As negotiations for PDUFA V get serious, there seems to be a widening gap between what FDA wants (more resources) and what industry wants (more predictability).

Of course there are many, many other things – all of them important (and the devil is certainly in the details), but it’s the conjoined issues of resources and predictability that is driving the debate.

PDUFA V is turning into a battle over first principles. And it’s about time.

Industry has turned the corner relative to a well-funded FDA. Regardless of whether or not some members of the 112th Congress believe that the agency should receive less funding, a well-funded FDA is in the best interest of the both the public health and a robust biopharmaceutical industry.

A properly funded FDA will be able to do more things with greater ability and alacrity. And this will help to bolster the agency’s reputation with the public, thought leaders, and elected officials. And, as research has demonstrated, a well-regarded FDA leads to greater trust in the safety and efficacy of the products it regulates. A properly funded FDA will be able to more aggressively pursue the 21st century regulatory science so essential for 21st century drug development. The Critical Path doesn’t come cheap – but it’s worth it.

Better, more current, and predictable scientific research and standards must be developed and devoted to streamlining the critical path. Investment in basic research is not enough. New development tools are needed to improve the predictability of the drug development cycle and to lower the cost of research by helping industry identify product failures earlier in the clinical trials process.

Some 25 years ago, the success rate for a new drug used was about 14 percent. Today, a new medicinal compound entering phase 1 testing—often after more than a decade of preclinical screening and evaluation—is estimated to have only an 8 percent chance of reaching the market. For very innovative and unproven technologies, the probability of an individual product’s success is even lower. We have got to work together to turn that around.

When Thomas Edison was asked why he was so successful he responded, “Because I fail so much faster than everyone else.” Consider the implications if FDA could help companies to fail faster. Using the lower end of the Tufts drug development number ($802 million):

* A 10 percent improvement in predicting failure before clinical trials could save $100 million in development costs.

* Shifting 5 percent of clinical failures from phase 3 to phase 1 reduces out of pocket costs by $15-$20 million.

* Shifting of failures from phase 2 to phase 1 would reduce out of pocket costs by $12-$21 million.

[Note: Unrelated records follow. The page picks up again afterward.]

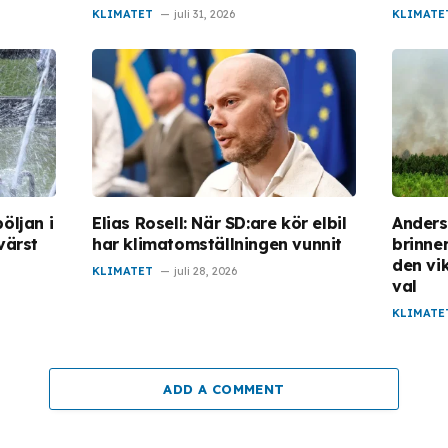
KLIMATET
juli 31, 2026
KLIMATE
öljan i
Elias Rosell: När SD:are kör elbil
Anders
värst
har klimatomställningen vunnit
brinner
den vi
KLIMATET
juli 28, 2026
val
KLIMATE
ADD A COMMENT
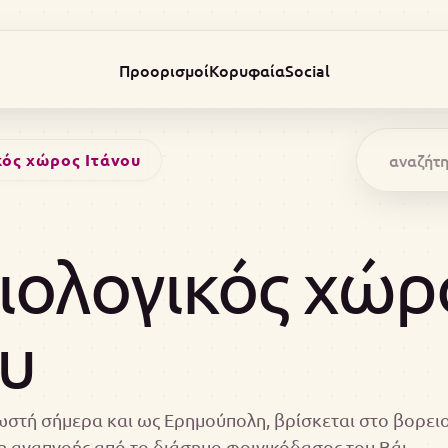
Προορισμοί
Κορυφαία
Social
ός χώρος Ιτάνου
ιολογικός χώρ
ου
νωστή σήμερα και ως Ερημούπολη, βρίσκεται στο βορει
η αναπνοής από το διάσημο φοινικόδασος του Βάι.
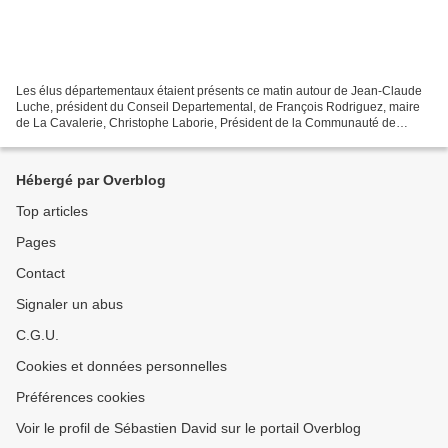
Les élus départementaux étaient présents ce matin autour de Jean-Claude
Luche, président du Conseil Departemental, de François Rodriguez, maire
de La Cavalerie, Christophe Laborie, Président de la Communauté de
Communes Larzac Vallée, afin d'accompagner...
Hébergé par Overblog
Top articles
Pages
Contact
Signaler un abus
C.G.U.
Cookies et données personnelles
Préférences cookies
Voir le profil de Sébastien David sur le portail Overblog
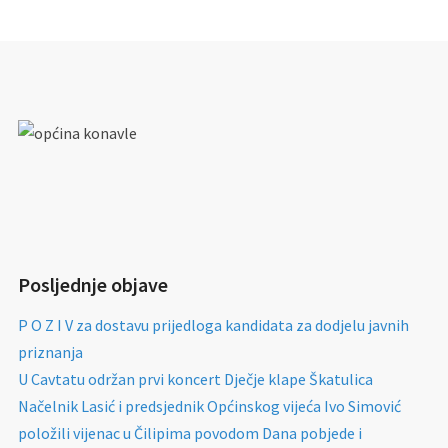
Posljednje objave
P O Z I V za dostavu prijedloga kandidata za dodjelu javnih
priznanja
U Cavtatu održan prvi koncert Dječje klape Škatulica
Načelnik Lasić i predsjednik Općinskog vijeća Ivo Simović
položili vijenac u Čilipima povodom Dana pobjede i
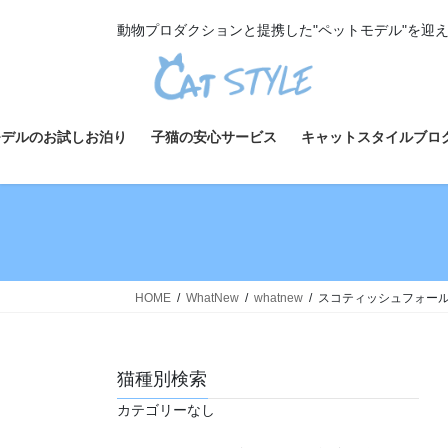
コ
ナ
動物プロダクションと提携した"ペットモデル"を迎
ン
ビ
テ
ゲ
ン
ー
ツ
シ
へ
ョ
モデルのお試しお泊り
子猫の安心サービス
キャットスタイルブロ
ス
ン
キ
に
ッ
移
プ
動
HOME
WhatNew
whatnew
スコティッシュフォールド
猫種別検索
カテゴリーなし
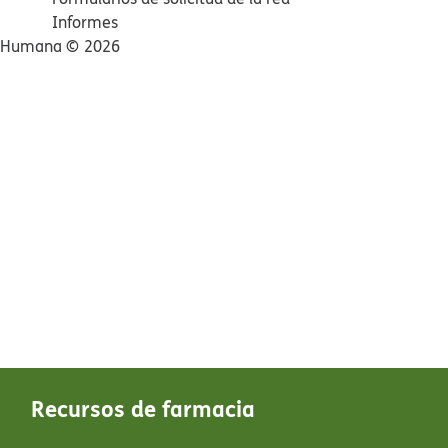
Informes​​
Humana ©​​
2026​​
Recursos de farmacia​​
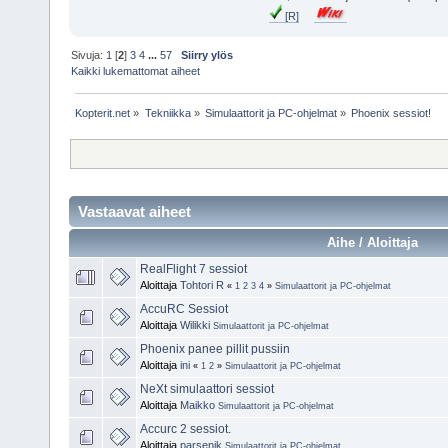
[R]
Sivuja:
1
[
2
]
3
4
...
57
Siirry ylös
Kaikki lukemattomat aiheet
Kopterit.net
»
Tekniikka
»
Simulaattorit ja PC-ohjelmat
»
Phoenix sessiot!
Vastaavat aiheet
Aihe / Aloittaja
RealFlight 7 sessiot
Aloittaja
Tohtori R
«
1
2
3
4
»
Simulaattorit ja PC-ohjelmat
AccuRC Sessiot
Aloittaja
Wilikki
Simulaattorit ja PC-ohjelmat
Phoenix panee pillit pussiin
Aloittaja
ini
«
1
2
»
Simulaattorit ja PC-ohjelmat
NeXt simulaattori sessiot
Aloittaja
Maikko
Simulaattorit ja PC-ohjelmat
Accurc 2 sessiot.
Aloittaja
parsenik
Simulaattorit ja PC-ohjelmat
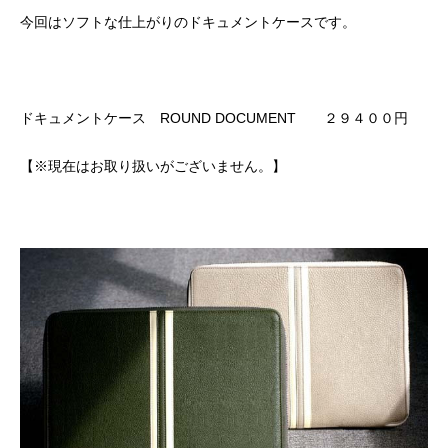
今回はソフトな仕上がりのドキュメントケースです。
ドキュメントケース ROUND DOCUMENT ２９４００円
【※現在はお取り扱いがございません。】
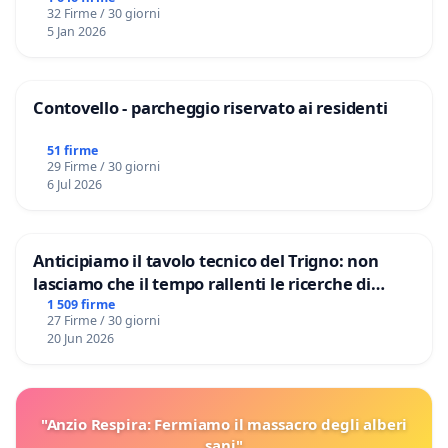
32 Firme / 30 giorni
5 Jan 2026
Contovello - parcheggio riservato ai residenti
51 firme
29 Firme / 30 giorni
6 Jul 2026
Anticipiamo il tavolo tecnico del Trigno: non
lasciamo che il tempo rallenti le ricerche di
Domenico Racanati
1 509 firme
27 Firme / 30 giorni
20 Jun 2026
"Anzio Respira: Fermiamo il massacro degli alberi
sani"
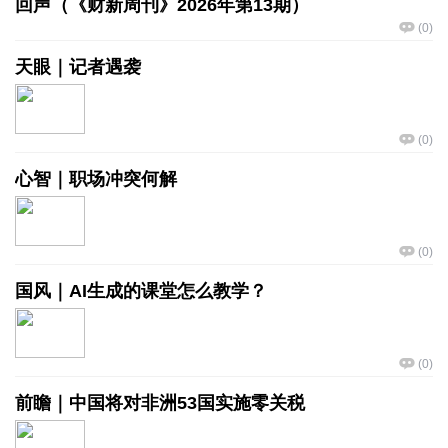
回声（《财新周刊》2026年第13期）
(
0
)
天眼｜记者遇袭
(
0
)
心智｜职场冲突何解
(
0
)
国风｜AI生成的课堂怎么教学？
(
0
)
前瞻｜中国将对非洲53国实施零关税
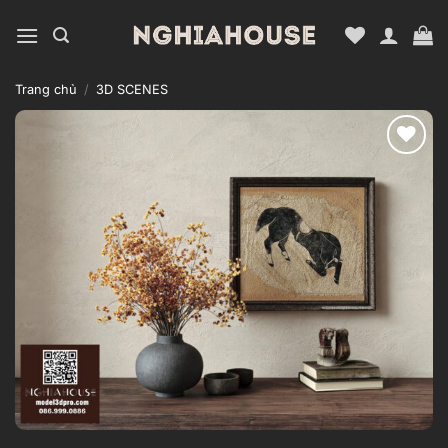
Bỏ
qua
nội
dung
Trang chủ
/
3D SCENES
Add to
wishlist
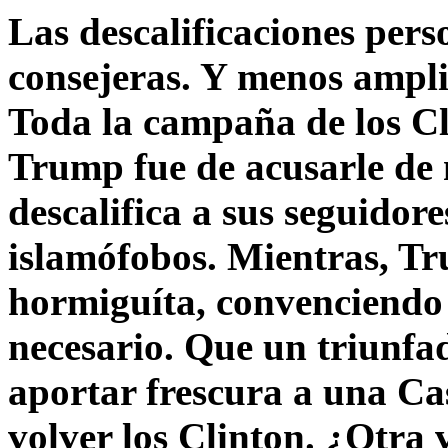
Las descalificaciones pers
consejeras. Y menos ampli
Toda la campaña de los C
Trump fue de acusarle de 
descalifica a sus seguido
islamófobos. Mientras, T
hormiguíta, convenciendo 
necesario. Que un triunfa
aportar frescura a una C
volver los Clinton. ¿Otra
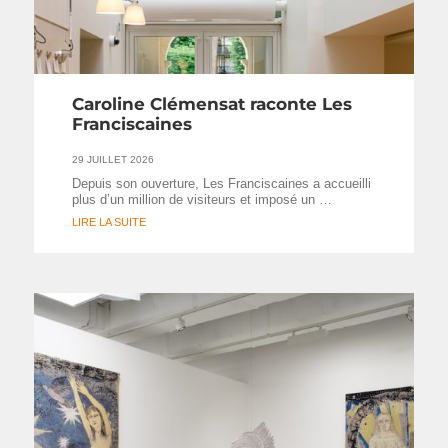
Caroline Clémensat raconte Les
Franciscaines
29 JUILLET 2026
Depuis son ouverture, Les Franciscaines a accueilli
plus d’un million de visiteurs et imposé un …
LIRE LA SUITE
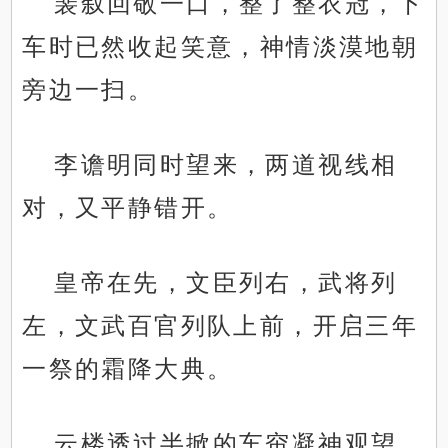
裴叙回敬一口，整了整衣冠，下
车时已然收起笑意，神情淡漠地朝
旁边一扫。
李谵明同时望来，两道视线相
对，又平静错开。
皇帝在先，文臣列右，武将列
左，文武百官列队上前，开启三年
一祭的霜降大典。
云楼透过半掀的车帘凝神观望，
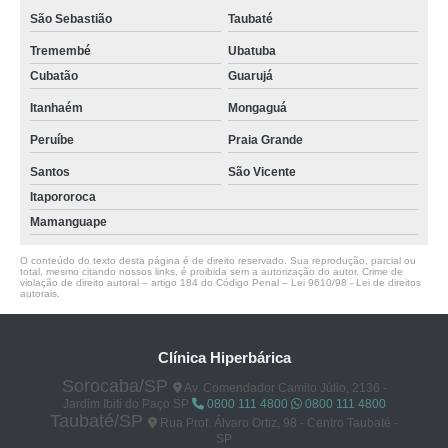
São Sebastião
Taubaté
Tremembé
Ubatuba
Cubatão
Guarujá
Itanhaém
Mongaguá
Peruíbe
Praia Grande
Santos
São Vicente
Itapororoca
Mamanguape
O conteúdo do texto desta página é de direito reservado. Sua reprodução, parcial ou
total, mesmo citando nossos links, é proibida sem a autorização do autor. Crime de
violação de direito autoral – artigo 184 do Código Penal –
Lei 9610/98 - Lei de direitos
autorais
.
Clínica Hiperbárica
Sorocaba/SP
Av. Comendador Camilo Júlio, 2136 -
Jardim Ibiti do Paço SP
0800 111 4800
0800 111 4800
Taubaté/SP
Rua Prof. Álvaro Ortiz, 98 - Centro Taubaté -
SP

There’s plenty the FDA can do with more money, but nothing's going to happen unless there’s some give to the take. There are different dimensions when it comes to “predictability.” Of course, there’s the “PDUFA date” deliverable–the driving force behind the user-fee concept in the first place. That’s broken.

Then there’s the predictable and reportable allocation of funds. That’s absent. There’s a lack of consistency in agency decisions within the same therapeutic category, a poverty of best science practices that can be used to both develop and review drugs, a frightening lag relative to best practices in qualified methodologies, and a dearth of common data elements and standards.

That’s for starters.

(Other items include biomarkers, REMS, a less byzantine diagnostics development and approval pathway, social media guidance, DTC and DDMAC issues, FOB pathway and bioequivalence, clinical trial design, development and use of non-US data, safe use, early risk communications and building an effective and proactive safety surveillance system, pediatric exclusivity, orphan disease drug development, paperless labeling, stakeholder engagement, EU harmonization, enhances transparency and communication, etc.)

It’s in this context that you have to consider the FDA’s proposed four-stage review cycle that would allow the agency to suspend the review clock in mid-review to address application problems and amendments (the infamous “time out” provision) as well as the issue of “non-binding advice.”

It would be useful for the 112th Congress to clarify some of the limitations on FDA’s authority to command the payment of user fees. For example, there’s an increasing number of cases where FDA has been gaming the system by threatening to delay the review clock start date until a sponsor agrees to an additional user fee for each “data set” included in a supplemental application–contrary to guidance.

There are some rogue elements within industry that are ready to discuss the “nuclear option” – no PDUFA fees at all. Why pay for the privilege of regulatory ambiguity? Why reward a lack of consistency? After all, they say, how much worse could it get? Well–the answer is “a lot worse.” But the fact that this is even being discussed points to the need to return to first principles. And the very first principle of PDUFA is predictability.

Industry seeks clarity. They want bright lines. They want to know the rules. They want predictability. This may sound simple and fair, but inside the FDA it has proven to be a fractious bureaucratic kulturkampf. “Change is not required,” as management guru W. Edwards Deming once said. “Survival is not mandatory.” And that doesn’t mean change for show, for politics–it means thoughtful, timely, strategic change that enhances the public health. And that kind of change requires not walking on egg shells–but breaking them.

Peter J. Pitts is president of the Center for Medicine in the Public Interest and a former FDA associate commissioner.